■ Your instructions ■
Swap "common name" for "vernacular name" in the lines running from the start through the line with "genus: Chelonia", and write those lines out again with nothing else changed.

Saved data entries
+ + + + + + +

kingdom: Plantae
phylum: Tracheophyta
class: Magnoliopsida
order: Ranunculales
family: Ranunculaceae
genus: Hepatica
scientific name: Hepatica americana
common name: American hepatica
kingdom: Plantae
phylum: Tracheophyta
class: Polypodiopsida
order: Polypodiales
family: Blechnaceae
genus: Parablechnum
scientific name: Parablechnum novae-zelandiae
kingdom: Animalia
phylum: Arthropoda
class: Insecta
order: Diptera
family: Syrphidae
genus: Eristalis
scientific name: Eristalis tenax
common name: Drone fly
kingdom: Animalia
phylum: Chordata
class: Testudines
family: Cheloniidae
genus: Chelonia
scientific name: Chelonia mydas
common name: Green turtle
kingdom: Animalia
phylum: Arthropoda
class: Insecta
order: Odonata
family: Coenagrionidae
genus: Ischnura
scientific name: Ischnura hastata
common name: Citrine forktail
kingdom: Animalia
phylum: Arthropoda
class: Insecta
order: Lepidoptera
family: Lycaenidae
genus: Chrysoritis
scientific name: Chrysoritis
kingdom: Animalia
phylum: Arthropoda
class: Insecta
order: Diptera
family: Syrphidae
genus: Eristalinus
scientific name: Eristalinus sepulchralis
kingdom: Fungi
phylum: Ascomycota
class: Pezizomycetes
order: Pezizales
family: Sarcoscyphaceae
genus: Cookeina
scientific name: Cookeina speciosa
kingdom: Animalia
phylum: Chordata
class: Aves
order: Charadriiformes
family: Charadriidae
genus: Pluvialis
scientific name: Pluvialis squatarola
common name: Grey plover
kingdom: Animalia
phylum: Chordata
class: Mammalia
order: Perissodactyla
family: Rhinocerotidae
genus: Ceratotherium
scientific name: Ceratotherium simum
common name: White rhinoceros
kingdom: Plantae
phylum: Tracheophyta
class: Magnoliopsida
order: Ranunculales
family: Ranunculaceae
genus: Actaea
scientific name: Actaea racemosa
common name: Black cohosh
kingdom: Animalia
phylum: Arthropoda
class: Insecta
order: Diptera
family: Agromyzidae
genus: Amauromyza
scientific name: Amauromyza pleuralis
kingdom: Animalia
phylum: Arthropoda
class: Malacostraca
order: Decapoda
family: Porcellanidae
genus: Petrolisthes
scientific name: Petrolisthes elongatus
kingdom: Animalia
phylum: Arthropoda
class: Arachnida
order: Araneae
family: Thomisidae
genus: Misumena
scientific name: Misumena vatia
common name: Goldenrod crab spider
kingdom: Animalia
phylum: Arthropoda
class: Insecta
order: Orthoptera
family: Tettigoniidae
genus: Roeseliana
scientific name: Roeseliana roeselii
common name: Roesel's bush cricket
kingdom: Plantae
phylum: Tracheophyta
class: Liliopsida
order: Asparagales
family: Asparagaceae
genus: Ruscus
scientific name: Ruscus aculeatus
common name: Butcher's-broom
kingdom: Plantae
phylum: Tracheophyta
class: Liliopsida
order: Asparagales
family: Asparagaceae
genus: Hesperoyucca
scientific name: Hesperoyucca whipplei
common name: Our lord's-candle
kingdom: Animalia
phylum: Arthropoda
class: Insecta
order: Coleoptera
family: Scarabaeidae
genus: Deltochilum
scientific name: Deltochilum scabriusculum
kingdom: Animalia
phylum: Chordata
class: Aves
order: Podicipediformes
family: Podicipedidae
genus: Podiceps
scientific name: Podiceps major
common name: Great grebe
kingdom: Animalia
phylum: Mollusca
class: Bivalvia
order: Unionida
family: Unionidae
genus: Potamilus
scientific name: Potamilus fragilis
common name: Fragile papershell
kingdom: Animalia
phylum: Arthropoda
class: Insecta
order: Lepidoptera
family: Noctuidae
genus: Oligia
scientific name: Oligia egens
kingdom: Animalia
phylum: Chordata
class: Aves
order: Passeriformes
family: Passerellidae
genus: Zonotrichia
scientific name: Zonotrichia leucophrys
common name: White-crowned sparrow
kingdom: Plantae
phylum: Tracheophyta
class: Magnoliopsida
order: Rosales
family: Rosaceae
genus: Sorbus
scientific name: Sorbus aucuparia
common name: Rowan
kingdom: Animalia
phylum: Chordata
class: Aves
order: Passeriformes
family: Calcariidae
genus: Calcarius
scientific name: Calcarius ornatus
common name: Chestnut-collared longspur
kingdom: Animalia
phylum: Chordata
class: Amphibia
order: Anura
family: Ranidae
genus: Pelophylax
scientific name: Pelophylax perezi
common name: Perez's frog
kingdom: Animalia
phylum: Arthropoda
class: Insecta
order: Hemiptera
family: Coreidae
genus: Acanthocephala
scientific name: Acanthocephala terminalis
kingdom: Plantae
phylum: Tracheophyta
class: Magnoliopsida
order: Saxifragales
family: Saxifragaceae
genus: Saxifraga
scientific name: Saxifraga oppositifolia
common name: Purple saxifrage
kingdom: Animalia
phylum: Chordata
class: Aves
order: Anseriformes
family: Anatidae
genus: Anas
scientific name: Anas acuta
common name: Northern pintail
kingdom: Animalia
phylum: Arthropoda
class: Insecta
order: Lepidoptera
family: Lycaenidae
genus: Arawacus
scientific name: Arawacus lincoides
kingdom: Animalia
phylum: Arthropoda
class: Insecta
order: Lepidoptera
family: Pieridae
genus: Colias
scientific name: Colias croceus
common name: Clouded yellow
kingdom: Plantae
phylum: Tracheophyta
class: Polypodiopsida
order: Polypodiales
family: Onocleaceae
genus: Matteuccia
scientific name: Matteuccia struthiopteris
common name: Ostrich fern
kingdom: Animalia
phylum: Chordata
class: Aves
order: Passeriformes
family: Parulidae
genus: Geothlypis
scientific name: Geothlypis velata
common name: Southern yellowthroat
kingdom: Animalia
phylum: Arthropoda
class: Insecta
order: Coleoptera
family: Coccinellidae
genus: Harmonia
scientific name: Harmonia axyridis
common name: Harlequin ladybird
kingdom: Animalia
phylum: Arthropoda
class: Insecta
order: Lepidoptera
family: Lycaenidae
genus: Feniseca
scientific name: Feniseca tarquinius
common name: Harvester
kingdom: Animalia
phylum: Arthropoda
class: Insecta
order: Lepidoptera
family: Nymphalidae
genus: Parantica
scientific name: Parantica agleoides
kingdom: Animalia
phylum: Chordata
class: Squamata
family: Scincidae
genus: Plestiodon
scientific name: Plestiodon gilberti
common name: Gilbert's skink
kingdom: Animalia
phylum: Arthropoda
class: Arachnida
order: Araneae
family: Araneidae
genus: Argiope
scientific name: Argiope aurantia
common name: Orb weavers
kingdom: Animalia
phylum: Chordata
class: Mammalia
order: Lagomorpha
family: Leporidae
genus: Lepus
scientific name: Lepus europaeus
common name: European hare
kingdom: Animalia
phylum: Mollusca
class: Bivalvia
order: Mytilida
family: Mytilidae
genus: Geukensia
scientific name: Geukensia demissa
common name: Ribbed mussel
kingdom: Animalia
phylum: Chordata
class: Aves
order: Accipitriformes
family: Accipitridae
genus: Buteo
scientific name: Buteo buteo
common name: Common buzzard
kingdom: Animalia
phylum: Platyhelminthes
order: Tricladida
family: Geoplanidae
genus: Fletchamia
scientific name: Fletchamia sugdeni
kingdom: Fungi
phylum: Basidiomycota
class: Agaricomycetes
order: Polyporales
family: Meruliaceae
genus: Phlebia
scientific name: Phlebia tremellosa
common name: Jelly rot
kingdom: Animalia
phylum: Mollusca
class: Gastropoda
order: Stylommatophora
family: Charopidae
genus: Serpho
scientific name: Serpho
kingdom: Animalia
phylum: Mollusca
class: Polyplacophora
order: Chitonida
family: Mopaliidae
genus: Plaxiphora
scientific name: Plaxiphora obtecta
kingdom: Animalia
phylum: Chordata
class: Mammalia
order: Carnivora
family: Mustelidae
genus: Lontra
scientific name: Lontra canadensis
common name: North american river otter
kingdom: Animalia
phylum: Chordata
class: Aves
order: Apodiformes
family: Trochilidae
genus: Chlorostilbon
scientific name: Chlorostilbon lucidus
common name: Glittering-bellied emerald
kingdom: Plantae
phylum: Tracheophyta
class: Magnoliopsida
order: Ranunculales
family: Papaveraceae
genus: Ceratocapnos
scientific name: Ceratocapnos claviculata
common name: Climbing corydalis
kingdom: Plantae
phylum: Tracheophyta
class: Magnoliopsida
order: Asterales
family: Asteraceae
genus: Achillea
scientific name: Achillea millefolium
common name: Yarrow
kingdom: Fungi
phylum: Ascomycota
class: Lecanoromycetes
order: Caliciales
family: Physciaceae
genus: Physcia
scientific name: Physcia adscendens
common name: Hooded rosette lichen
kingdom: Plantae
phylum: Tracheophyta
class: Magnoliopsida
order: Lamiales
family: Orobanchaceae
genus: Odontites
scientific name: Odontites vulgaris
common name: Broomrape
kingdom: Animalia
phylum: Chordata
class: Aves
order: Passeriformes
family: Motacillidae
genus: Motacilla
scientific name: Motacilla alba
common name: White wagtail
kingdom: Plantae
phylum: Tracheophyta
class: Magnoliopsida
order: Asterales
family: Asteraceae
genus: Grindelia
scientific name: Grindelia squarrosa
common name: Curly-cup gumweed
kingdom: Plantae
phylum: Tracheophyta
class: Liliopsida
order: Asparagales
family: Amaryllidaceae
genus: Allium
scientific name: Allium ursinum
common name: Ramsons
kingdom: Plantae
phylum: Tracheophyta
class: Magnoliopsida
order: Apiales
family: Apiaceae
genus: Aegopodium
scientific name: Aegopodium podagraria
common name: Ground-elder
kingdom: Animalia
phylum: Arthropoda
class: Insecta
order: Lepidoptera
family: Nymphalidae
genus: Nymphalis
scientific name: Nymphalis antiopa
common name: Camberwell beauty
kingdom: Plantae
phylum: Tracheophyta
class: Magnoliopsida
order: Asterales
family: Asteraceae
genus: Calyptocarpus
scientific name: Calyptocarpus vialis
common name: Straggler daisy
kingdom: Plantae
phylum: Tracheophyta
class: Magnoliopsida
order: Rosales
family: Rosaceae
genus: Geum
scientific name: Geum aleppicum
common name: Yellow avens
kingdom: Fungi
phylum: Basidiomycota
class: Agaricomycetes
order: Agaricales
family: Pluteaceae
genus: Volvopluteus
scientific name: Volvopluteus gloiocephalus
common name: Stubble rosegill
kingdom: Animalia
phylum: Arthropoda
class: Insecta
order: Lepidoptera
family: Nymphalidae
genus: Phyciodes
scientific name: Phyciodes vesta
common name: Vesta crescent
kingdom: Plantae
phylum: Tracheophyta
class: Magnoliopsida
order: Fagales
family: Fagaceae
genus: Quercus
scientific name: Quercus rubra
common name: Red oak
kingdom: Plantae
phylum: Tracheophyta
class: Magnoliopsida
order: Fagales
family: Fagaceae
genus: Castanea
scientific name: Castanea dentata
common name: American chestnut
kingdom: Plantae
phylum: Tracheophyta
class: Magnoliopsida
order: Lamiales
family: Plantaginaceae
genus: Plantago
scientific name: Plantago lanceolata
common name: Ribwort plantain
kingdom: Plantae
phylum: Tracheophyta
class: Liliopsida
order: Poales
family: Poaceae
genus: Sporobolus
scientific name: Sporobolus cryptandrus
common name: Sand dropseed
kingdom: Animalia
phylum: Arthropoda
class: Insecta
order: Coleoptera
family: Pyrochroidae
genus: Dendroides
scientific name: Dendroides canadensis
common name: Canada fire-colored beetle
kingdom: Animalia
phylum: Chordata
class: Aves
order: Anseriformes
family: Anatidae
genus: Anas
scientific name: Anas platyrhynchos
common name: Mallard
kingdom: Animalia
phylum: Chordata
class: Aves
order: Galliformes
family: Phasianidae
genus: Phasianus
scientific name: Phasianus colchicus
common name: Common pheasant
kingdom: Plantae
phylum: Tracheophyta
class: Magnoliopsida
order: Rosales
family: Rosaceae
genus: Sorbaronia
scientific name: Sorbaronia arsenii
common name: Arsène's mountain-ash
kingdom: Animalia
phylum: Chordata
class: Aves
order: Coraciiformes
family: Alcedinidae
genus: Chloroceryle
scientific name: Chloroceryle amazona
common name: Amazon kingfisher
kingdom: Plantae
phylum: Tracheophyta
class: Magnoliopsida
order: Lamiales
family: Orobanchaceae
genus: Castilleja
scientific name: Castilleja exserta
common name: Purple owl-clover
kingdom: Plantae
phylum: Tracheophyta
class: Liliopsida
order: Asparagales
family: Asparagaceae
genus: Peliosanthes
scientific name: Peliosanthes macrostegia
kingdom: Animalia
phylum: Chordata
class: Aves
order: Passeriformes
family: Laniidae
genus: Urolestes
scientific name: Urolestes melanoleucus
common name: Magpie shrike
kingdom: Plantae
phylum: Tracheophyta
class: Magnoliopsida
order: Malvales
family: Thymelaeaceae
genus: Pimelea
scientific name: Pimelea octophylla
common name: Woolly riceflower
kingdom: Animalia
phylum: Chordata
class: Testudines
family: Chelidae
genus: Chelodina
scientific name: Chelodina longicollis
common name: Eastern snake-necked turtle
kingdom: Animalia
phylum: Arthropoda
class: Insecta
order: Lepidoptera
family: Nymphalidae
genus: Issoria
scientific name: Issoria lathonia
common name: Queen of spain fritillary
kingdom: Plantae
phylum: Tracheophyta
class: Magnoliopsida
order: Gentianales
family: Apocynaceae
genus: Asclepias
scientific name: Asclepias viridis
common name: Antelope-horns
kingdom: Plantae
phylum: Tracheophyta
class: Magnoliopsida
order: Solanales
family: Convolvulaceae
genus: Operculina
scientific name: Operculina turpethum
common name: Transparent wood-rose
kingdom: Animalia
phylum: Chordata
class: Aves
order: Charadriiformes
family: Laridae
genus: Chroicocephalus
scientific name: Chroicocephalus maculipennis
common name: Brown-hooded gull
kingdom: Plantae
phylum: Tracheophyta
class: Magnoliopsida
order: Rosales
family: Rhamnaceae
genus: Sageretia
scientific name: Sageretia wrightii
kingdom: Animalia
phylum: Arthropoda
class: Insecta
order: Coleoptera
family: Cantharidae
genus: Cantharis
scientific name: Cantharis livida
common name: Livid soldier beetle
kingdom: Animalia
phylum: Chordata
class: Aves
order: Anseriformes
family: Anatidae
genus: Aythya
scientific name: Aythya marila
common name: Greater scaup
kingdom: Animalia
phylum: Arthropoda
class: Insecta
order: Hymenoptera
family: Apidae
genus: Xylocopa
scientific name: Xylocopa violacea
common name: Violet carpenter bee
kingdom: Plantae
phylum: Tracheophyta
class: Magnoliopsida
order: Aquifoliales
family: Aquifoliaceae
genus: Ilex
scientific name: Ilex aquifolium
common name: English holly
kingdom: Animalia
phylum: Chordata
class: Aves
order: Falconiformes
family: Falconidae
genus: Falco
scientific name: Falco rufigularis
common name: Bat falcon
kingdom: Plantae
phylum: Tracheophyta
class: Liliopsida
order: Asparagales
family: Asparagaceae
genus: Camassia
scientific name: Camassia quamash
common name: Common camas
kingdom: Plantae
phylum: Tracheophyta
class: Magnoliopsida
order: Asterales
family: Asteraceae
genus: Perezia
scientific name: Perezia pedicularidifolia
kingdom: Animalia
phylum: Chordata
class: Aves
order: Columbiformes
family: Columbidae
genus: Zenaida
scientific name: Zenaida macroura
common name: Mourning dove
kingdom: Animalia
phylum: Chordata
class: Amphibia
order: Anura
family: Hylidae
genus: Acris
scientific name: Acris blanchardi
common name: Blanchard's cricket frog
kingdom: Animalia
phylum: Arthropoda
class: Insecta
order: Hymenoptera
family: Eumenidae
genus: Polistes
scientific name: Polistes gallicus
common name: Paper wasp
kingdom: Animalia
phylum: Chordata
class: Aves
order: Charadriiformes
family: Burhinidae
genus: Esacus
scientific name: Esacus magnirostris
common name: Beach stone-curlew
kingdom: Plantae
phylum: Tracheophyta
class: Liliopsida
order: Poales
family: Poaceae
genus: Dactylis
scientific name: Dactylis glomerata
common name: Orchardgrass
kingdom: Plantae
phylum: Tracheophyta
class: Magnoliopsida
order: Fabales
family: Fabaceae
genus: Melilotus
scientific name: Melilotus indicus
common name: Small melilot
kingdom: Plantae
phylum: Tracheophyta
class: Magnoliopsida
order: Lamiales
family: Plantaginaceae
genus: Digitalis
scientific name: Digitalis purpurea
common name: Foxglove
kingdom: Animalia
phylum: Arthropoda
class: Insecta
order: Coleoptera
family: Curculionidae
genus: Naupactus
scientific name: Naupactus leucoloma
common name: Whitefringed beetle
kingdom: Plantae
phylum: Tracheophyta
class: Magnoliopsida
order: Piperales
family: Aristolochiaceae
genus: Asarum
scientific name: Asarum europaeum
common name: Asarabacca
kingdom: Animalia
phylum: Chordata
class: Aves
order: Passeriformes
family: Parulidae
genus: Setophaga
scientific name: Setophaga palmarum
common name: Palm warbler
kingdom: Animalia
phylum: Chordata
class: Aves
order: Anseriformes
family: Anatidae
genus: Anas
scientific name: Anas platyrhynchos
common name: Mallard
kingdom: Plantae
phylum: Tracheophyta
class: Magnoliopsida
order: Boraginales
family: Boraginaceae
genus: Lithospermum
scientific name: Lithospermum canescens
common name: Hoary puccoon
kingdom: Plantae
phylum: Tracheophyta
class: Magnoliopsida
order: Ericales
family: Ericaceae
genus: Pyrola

+ + + + + + +

■ Response for this exercise ■
kingdom: Plantae
phylum: Tracheophyta
class: Magnoliopsida
order: Ranunculales
family: Ranunculaceae
genus: Hepatica
scientific name: Hepatica americana
vernacular name: American hepatica
kingdom: Plantae
phylum: Tracheophyta
class: Polypodiopsida
order: Polypodiales
family: Blechnaceae
genus: Parablechnum
scientific name: Parablechnum novae-zelandiae
kingdom: Animalia
phylum: Arthropoda
class: Insecta
order: Diptera
family: Syrphidae
genus: Eristalis
scientific name: Eristalis tenax
vernacular name: Drone fly
kingdom: Animalia
phylum: Chordata
class: Testudines
family: Cheloniidae
genus: Chelonia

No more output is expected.